An unchanged copy of all the lines below is expected, and it should contain no pictures.
** PROVIDED DATA follows **
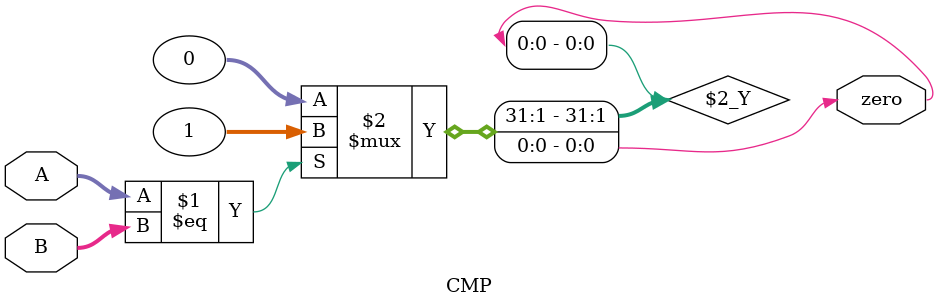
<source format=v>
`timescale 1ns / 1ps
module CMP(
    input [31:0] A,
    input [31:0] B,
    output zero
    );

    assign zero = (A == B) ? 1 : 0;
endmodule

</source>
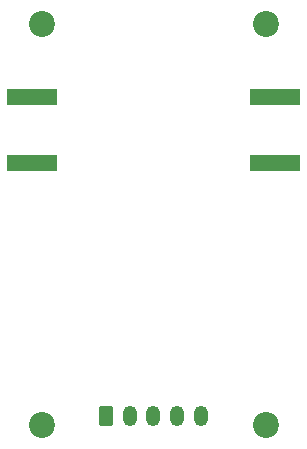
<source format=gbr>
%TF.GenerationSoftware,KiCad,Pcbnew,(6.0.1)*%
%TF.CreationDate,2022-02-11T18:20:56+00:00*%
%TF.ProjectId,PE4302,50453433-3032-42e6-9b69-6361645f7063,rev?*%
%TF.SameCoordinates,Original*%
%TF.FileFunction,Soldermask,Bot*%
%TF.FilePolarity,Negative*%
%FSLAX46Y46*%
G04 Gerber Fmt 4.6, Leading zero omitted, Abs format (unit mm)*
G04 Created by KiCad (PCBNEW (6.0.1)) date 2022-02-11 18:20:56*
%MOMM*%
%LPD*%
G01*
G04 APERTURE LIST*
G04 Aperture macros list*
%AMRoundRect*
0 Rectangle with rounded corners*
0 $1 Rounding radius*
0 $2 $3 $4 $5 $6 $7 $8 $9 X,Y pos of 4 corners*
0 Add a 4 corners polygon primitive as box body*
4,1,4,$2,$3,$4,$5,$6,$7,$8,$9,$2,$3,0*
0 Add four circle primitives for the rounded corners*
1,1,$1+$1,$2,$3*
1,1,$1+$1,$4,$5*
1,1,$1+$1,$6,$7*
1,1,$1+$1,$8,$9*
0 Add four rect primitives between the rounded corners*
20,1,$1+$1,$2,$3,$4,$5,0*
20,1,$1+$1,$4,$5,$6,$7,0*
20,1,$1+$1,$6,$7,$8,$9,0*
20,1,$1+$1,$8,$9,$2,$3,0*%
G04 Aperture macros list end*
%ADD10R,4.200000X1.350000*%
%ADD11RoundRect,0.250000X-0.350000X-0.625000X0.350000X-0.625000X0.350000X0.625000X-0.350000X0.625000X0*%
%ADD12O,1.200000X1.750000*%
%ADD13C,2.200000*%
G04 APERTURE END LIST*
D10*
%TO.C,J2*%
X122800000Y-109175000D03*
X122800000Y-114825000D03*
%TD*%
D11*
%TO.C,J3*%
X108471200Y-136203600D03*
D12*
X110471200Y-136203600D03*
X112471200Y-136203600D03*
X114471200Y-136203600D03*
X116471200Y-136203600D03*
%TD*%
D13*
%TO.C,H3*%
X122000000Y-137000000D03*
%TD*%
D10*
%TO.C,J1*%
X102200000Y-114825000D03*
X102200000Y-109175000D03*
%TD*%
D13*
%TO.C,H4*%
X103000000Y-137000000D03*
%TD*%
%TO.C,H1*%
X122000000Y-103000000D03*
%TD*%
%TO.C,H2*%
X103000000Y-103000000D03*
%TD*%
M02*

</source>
** End of PROVIDED DATA **
--- RESPONSE TO THE TASK ---
<source format=v>
`timescale 1ns / 1ps
module CMP(
    input [31:0] A,
    input [31:0] B,
    output zero
    );

    assign zero = (A == B) ? 1 : 0;
endmodule

</source>
<source format=gbr>
%TF.GenerationSoftware,KiCad,Pcbnew,(6.0.1)*%
%TF.CreationDate,2022-02-11T18:20:56+00:00*%
%TF.ProjectId,PE4302,50453433-3032-42e6-9b69-6361645f7063,rev?*%
%TF.SameCoordinates,Original*%
%TF.FileFunction,Soldermask,Bot*%
%TF.FilePolarity,Negative*%
%FSLAX46Y46*%
G04 Gerber Fmt 4.6, Leading zero omitted, Abs format (unit mm)*
G04 Created by KiCad (PCBNEW (6.0.1)) date 2022-02-11 18:20:56*
%MOMM*%
%LPD*%
G01*
G04 APERTURE LIST*
G04 Aperture macros list*
%AMRoundRect*
0 Rectangle with rounded corners*
0 $1 Rounding radius*
0 $2 $3 $4 $5 $6 $7 $8 $9 X,Y pos of 4 corners*
0 Add a 4 corners polygon primitive as box body*
4,1,4,$2,$3,$4,$5,$6,$7,$8,$9,$2,$3,0*
0 Add four circle primitives for the rounded corners*
1,1,$1+$1,$2,$3*
1,1,$1+$1,$4,$5*
1,1,$1+$1,$6,$7*
1,1,$1+$1,$8,$9*
0 Add four rect primitives between the rounded corners*
20,1,$1+$1,$2,$3,$4,$5,0*
20,1,$1+$1,$4,$5,$6,$7,0*
20,1,$1+$1,$6,$7,$8,$9,0*
20,1,$1+$1,$8,$9,$2,$3,0*%
G04 Aperture macros list end*
%ADD10R,4.200000X1.350000*%
%ADD11RoundRect,0.250000X-0.350000X-0.625000X0.350000X-0.625000X0.350000X0.625000X-0.350000X0.625000X0*%
%ADD12O,1.200000X1.750000*%
%ADD13C,2.200000*%
G04 APERTURE END LIST*
D10*
%TO.C,J2*%
X122800000Y-109175000D03*
X122800000Y-114825000D03*
%TD*%
D11*
%TO.C,J3*%
X108471200Y-136203600D03*
D12*
X110471200Y-136203600D03*
X112471200Y-136203600D03*
X114471200Y-136203600D03*
X116471200Y-136203600D03*
%TD*%
D13*
%TO.C,H3*%
X122000000Y-137000000D03*
%TD*%
D10*
%TO.C,J1*%
X102200000Y-114825000D03*
X102200000Y-109175000D03*
%TD*%
D13*
%TO.C,H4*%
X103000000Y-137000000D03*
%TD*%
%TO.C,H1*%
X122000000Y-103000000D03*
%TD*%
%TO.C,H2*%
X103000000Y-103000000D03*
%TD*%
M02*

</source>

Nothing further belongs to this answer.